==== TEXT EXCERPT
Skip to content

Writing a Plugin

MindSight supports four plugin types, each extending a different stage of the processing pipeline:

Type Base Class Purpose
Gaze GazePlugin Custom gaze estimation backends
Object Detection ObjectDetectionPlugin Augment or replace YOLO detections
Phenomena PhenomenaPlugin Track gaze-based social phenomena
Data Collection DataCollectionPlugin Custom data output and charting

All four types share the same discovery mechanism: the plugin registry scans subdirectories under Plugins/, finds any *.py module that exposes a PLUGIN_CLASS module-level variable, and registers the class. All four types also share the same CLI protocol (add_arguments + from_args) for activation via command-line flags.


Common Steps (All Plugin Types)

Step 1: Create Your Plugin Directory

Create a named subfolder under the appropriate type directory. Each folder needs an __init__.py (can be empty) and one or more *.py modules:

Plugins/GazeTracking/MyBackend/
    __init__.py
    my_backend.py

Plugins/ObjectDetection/MyDetector/
    __init__.py
    my_detector.py

Plugins/Phenomena/MyTracker/
    __init__.py
    my_tracker.py

Plugins/DataCollection/MyOutput/
    __init__.py
    my_output.py

The filename does not matter. Only the class and PLUGIN_CLASS variable are used by the registry. Folders whose names start with _ are skipped during discovery.
========
### TASK REQUIREMENTS:
- A) Duplicate the plugin guide word for word, everything from "The filename does" down to "skipped during discovery.".
- B) In the plugin guide, which folders does the registry skip during discovery?
==== THE DATA
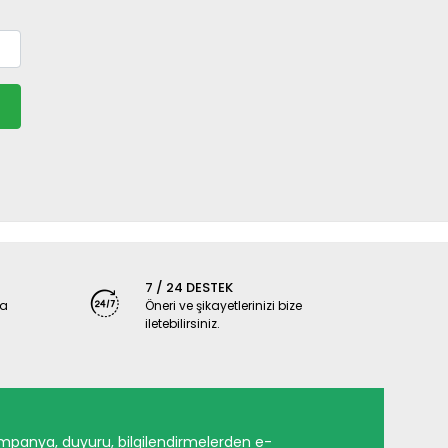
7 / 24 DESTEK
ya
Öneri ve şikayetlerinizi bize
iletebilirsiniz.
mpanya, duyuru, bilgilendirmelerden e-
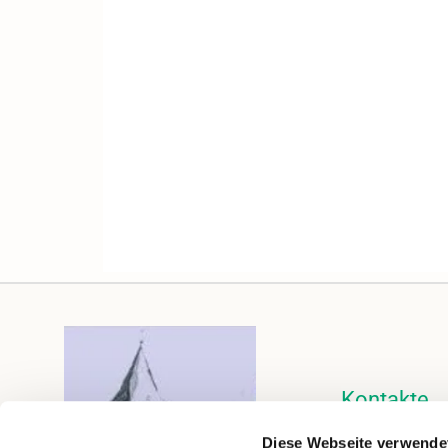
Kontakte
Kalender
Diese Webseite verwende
========
==== THE DATA
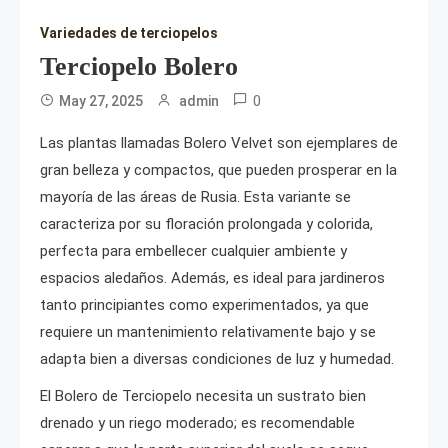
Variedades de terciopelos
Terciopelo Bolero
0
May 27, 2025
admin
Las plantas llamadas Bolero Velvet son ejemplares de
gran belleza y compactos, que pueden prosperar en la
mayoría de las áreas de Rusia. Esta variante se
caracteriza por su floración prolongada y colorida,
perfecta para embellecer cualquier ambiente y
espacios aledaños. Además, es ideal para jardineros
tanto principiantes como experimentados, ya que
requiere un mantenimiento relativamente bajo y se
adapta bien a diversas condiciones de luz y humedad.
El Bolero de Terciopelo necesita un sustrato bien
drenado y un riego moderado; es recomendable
========
### SOLUTIONS BY TASK:
- A)
The filename does not matter. Only the class and PLUGIN_CLASS variable are used by the registry. Folders whose names start with _ are skipped during discovery.

- B) Folders whose names start with _ are skipped.